_Exercise goal_.
Your answer must consist of every line from the data below that includes the word "Δήμος".

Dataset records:
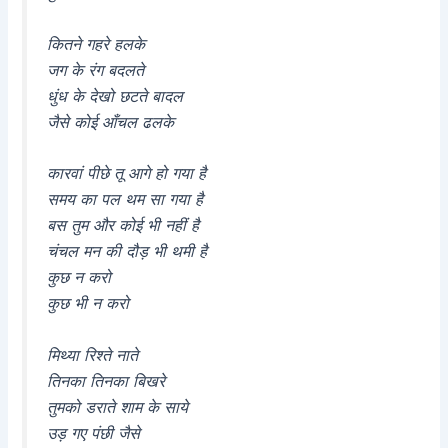
कितने गहरे हलके
जग के रंग बदलते
धुंध के देखो छटते बादल
जैसे कोई आँचल ढलके
कारवां पीछे तू आगे हो गया है
समय का पल थम सा गया है
बस तुम और कोई भी नहीं है
चंचल मन की दौड़ भी थमी है
कुछ न करो
कुछ भी न करो
मिथ्या रिश्ते नाते
तिनका तिनका बिखरे
तुमको डराते शाम के साये
उड़ गए पंछी जैसे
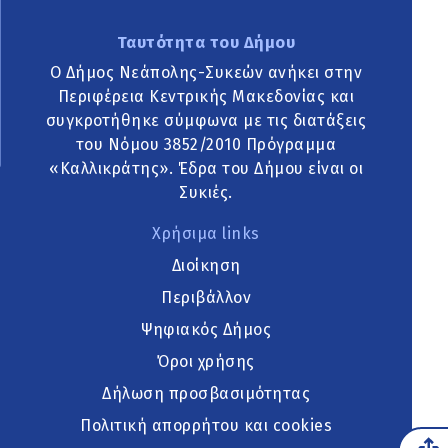
Ταυτότητα του Δήμου
Ο Δήμος Νεάπολης-Συκεών ανήκει στην
Περιφέρεια Κεντρικής Μακεδονίας και
συγκροτήθηκε σύμφωνα με τις διατάξεις
του Νόμου 3852/2010 Πρόγραμμα
«Καλλικράτης». Έδρα του Δήμου είναι οι
Συκιές.
Χρήσιμα links
Διοίκηση
Περιβάλλον
Ψηφιακός Δήμος
Όροι χρήσης
Δήλωση προσβασιμότητας
Πολιτική απορρήτου και cookies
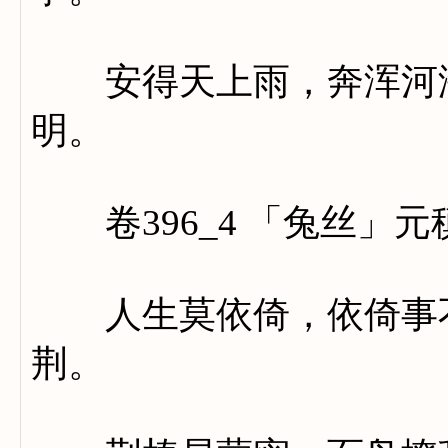
安得天上雨，奔浑河海
明。
卷396_4 「兔丝」元
人生莫依倚，依倚事不
荆。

_Solution_.
Ο Δήμος Νεάπολης-Συκεών ανήκει στην
Ψηφιακός Δήμος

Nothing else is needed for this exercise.